Still, the idea that there is no grand plan, no tried-and-true blueprint that can show us how to find our place in the world, is one scary thought. It's also the idea that sparked our book -- coincidentally, four years to the day before I picked up the Parade interview. On that hot late summer day, Shannon had talked me into tackling the notorious Dipsea Trail, a treacherous seven-mile trek that ascends some 2,200 feet up Mount Tamalpais, just north of San Francisco, and ends at Stinson Beach, a small town on the edge of the Pacific. The hike took all day, and later that night, over iced knees, a killer roast chicken and a few delightful glasses of Pinot, we began to brainstorm: Why was it that today's women were so undecided? What was the cause of the "analysis paralysis" that plagued so many young women? The dissatisfaction that seemed to be so rampant in a generation of women groomed to have it all? Shannon insisted there was a book in searching for the answers and that we should do it together.

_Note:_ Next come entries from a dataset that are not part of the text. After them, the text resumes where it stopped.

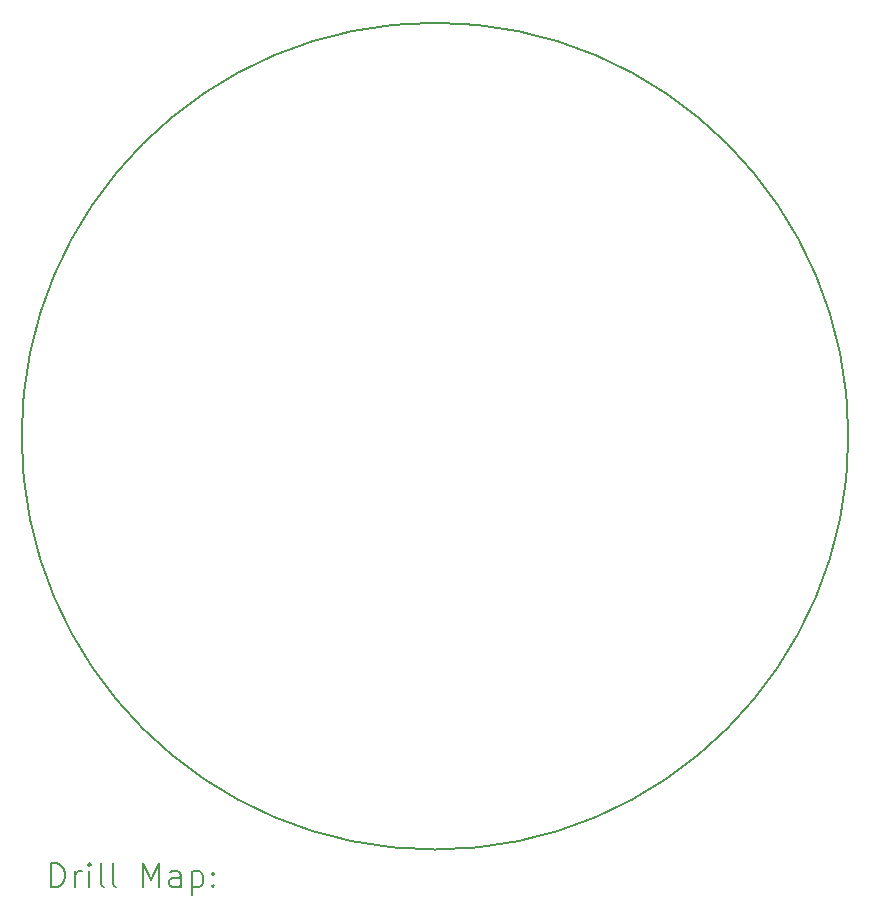
<source format=gbr>
%TF.GenerationSoftware,KiCad,Pcbnew,(6.0.7-1)-1*%
%TF.CreationDate,2022-10-21T21:52:49-07:00*%
%TF.ProjectId,ChristmasCountdown2022,43687269-7374-46d6-9173-436f756e7464,rev?*%
%TF.SameCoordinates,Original*%
%TF.FileFunction,Drillmap*%
%TF.FilePolarity,Positive*%
%FSLAX45Y45*%
G04 Gerber Fmt 4.5, Leading zero omitted, Abs format (unit mm)*
G04 Created by KiCad (PCBNEW (6.0.7-1)-1) date 2022-10-21 21:52:49*
%MOMM*%
%LPD*%
G01*
G04 APERTURE LIST*
%ADD10C,0.150000*%
%ADD11C,0.200000*%
G04 APERTURE END LIST*
D10*
X18500000Y-10000000D02*
G75*
G03*
X18500000Y-10000000I-3500000J0D01*
G01*
D11*
X11750119Y-13817976D02*
X11750119Y-13617976D01*
X11797738Y-13617976D01*
X11826309Y-13627500D01*
X11845357Y-13646548D01*
X11854881Y-13665595D01*
X11864405Y-13703690D01*
X11864405Y-13732262D01*
X11854881Y-13770357D01*
X11845357Y-13789405D01*
X11826309Y-13808452D01*
X11797738Y-13817976D01*
X11750119Y-13817976D01*
X11950119Y-13817976D02*
X11950119Y-13684643D01*
X11950119Y-13722738D02*
X11959643Y-13703690D01*
X11969167Y-13694167D01*
X11988214Y-13684643D01*
X12007262Y-13684643D01*
X12073928Y-13817976D02*
X12073928Y-13684643D01*
X12073928Y-13617976D02*
X12064405Y-13627500D01*
X12073928Y-13637024D01*
X12083452Y-13627500D01*
X12073928Y-13617976D01*
X12073928Y-13637024D01*
X12197738Y-13817976D02*
X12178690Y-13808452D01*
X12169167Y-13789405D01*
X12169167Y-13617976D01*
X12302500Y-13817976D02*
X12283452Y-13808452D01*
X12273928Y-13789405D01*
X12273928Y-13617976D01*
X12531071Y-13817976D02*
X12531071Y-13617976D01*
X12597738Y-13760833D01*
X12664405Y-13617976D01*
X12664405Y-13817976D01*
X12845357Y-13817976D02*
X12845357Y-13713214D01*
X12835833Y-13694167D01*
X12816786Y-13684643D01*
X12778690Y-13684643D01*
X12759643Y-13694167D01*
X12845357Y-13808452D02*
X12826309Y-13817976D01*
X12778690Y-13817976D01*
X12759643Y-13808452D01*
X12750119Y-13789405D01*
X12750119Y-13770357D01*
X12759643Y-13751309D01*
X12778690Y-13741786D01*
X12826309Y-13741786D01*
X12845357Y-13732262D01*
X12940595Y-13684643D02*
X12940595Y-13884643D01*
X12940595Y-13694167D02*
X12959643Y-13684643D01*
X12997738Y-13684643D01*
X13016786Y-13694167D01*
X13026309Y-13703690D01*
X13035833Y-13722738D01*
X13035833Y-13779881D01*
X13026309Y-13798928D01*
X13016786Y-13808452D01*
X12997738Y-13817976D01*
X12959643Y-13817976D01*
X12940595Y-13808452D01*
X13121548Y-13798928D02*
X13131071Y-13808452D01*
X13121548Y-13817976D01*
X13112024Y-13808452D01*
X13121548Y-13798928D01*
X13121548Y-13817976D01*
X13121548Y-13694167D02*
X13131071Y-13703690D01*
X13121548Y-13713214D01*
X13112024Y-13703690D01*
X13121548Y-13694167D01*
X13121548Y-13713214D01*
M02*

</source>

Together? That's all she had to say. (Wondering what it's like for a mother and daughter to write a book together? Another story for another day.)

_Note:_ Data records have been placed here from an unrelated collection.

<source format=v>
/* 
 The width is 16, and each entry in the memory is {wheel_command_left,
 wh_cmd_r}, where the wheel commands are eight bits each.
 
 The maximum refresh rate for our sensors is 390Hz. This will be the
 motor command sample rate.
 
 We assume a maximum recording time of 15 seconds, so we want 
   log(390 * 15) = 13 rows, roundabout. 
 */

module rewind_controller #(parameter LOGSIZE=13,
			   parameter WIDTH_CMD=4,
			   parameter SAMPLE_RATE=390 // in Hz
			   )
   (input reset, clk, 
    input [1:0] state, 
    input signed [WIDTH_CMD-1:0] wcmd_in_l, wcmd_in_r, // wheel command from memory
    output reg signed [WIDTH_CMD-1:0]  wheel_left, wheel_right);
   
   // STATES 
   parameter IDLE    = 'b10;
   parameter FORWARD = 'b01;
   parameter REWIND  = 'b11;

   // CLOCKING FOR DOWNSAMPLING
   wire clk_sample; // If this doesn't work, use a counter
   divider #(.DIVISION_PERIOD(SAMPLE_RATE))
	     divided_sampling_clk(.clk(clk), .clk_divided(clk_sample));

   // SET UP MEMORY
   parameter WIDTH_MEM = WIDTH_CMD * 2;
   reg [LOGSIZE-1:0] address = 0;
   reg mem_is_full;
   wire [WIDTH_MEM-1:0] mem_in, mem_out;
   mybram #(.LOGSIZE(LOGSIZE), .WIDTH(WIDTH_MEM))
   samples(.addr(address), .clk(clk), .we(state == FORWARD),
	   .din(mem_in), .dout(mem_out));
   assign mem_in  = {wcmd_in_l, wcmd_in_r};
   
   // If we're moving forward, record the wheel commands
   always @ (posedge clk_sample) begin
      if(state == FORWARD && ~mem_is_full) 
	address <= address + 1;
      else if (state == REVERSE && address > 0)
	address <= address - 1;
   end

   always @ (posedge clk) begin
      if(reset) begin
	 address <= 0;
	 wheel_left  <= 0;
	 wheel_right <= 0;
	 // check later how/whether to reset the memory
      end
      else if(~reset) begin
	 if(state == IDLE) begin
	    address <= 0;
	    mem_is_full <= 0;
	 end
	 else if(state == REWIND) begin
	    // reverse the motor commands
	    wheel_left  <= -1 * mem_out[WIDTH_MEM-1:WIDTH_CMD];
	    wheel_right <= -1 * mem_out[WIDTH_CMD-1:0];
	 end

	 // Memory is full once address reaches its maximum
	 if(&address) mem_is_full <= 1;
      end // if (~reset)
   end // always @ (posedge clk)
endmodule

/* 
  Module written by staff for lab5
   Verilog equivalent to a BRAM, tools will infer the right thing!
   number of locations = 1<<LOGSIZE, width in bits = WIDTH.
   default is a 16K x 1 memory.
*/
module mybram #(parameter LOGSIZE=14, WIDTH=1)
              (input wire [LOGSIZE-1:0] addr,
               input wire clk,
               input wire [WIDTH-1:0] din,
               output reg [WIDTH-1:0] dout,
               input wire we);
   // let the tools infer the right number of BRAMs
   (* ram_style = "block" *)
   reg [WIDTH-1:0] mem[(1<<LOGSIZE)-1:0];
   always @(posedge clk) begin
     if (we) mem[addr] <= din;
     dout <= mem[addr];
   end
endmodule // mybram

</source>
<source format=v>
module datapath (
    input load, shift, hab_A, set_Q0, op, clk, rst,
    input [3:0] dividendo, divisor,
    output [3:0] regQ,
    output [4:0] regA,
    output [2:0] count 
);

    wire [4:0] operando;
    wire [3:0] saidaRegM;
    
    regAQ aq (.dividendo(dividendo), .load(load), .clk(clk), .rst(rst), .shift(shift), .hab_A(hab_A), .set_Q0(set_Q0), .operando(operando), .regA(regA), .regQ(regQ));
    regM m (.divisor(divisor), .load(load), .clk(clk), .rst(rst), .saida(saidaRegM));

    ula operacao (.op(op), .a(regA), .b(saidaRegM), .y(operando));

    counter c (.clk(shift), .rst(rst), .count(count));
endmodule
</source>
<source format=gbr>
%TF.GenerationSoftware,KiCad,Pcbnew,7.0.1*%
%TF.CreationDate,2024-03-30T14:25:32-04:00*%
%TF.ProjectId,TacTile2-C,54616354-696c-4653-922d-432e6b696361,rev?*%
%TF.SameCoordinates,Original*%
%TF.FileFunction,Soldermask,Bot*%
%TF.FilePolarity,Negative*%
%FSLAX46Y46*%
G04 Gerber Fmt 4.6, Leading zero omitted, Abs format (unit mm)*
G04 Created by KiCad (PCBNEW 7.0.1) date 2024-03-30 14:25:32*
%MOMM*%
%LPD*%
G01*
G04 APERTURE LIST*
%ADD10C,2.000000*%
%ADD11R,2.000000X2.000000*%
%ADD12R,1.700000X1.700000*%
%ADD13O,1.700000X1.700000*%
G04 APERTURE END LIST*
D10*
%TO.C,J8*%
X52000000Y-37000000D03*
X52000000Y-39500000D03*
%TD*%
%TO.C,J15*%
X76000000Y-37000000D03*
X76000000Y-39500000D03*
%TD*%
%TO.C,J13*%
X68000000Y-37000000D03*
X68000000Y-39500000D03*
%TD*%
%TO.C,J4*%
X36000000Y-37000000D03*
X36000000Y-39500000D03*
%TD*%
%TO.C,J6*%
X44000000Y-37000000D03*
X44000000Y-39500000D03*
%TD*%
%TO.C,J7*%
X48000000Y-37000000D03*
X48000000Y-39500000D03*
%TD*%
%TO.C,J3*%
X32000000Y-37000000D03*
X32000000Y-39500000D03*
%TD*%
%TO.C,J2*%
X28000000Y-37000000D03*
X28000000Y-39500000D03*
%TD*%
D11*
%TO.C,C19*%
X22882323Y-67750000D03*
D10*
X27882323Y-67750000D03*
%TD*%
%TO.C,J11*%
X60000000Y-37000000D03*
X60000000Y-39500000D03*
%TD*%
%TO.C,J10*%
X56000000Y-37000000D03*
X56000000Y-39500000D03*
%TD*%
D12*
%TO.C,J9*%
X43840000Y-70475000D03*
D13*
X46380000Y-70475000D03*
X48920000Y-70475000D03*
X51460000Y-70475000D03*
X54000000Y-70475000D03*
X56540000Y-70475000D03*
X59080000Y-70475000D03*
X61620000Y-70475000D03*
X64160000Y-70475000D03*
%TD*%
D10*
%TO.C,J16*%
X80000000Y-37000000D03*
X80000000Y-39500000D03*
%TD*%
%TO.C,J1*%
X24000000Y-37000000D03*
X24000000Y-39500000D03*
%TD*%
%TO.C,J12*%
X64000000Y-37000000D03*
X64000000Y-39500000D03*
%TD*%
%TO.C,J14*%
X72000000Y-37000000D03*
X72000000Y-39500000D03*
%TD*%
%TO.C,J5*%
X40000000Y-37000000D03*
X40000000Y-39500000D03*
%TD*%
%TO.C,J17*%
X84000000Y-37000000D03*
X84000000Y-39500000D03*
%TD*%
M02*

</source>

Anyway, in the process of reporting our book, we interviewed researchers, experts, counselors, coaches -- and most importantly hundreds of undecided women, from their twenties to their sixties, who became the heart and soul of our book. And what we found was shared experience, underlying issues in the workplace and the culture that have yet to be addressed and a collective sense of growing pains.

What we didn't find were any cookie-cutter answers. Which actually, is the answer. In slightly more than a generation, our roles and our opportunities have changed dramatically. And with all that change comes uncertainty. Sure, we all yearn for those pieces of grand advice -- once you do "A", "B" will surely follow. We want to know exactly what to expect behind Door No. 1 or Door No. 2. But when you think about it, that's pretty much the way our mothers or grandmothers lived their lives. For us, however, life is much more complicated -- and far more exciting.

What's interesting is that when we speak in front of women's groups or on talk shows, you can feel a strong sense of resonance in the audience. The women, they get it. They identify with the stories we tell of women whose lives are like their own. They get pissed off with the structural impediments that have held them back. And yet, there's always at least one hand that shoots up, a woman pleading for some exact step-by steps. And what we answer is that there are none -- and that's a good thing.

Back to that interview with the Obamas: The beauty of there being no one sure answer is the freedom that comes with it, the permission to engage in some trial and error, to define ourselves apart from the shoulds, to lead a life that is true to type and to jettison once and for all the idea that we can have it all.

Sure, it's hard. Sometimes it's scary. But the good news is we're in it together. Even the First Lady.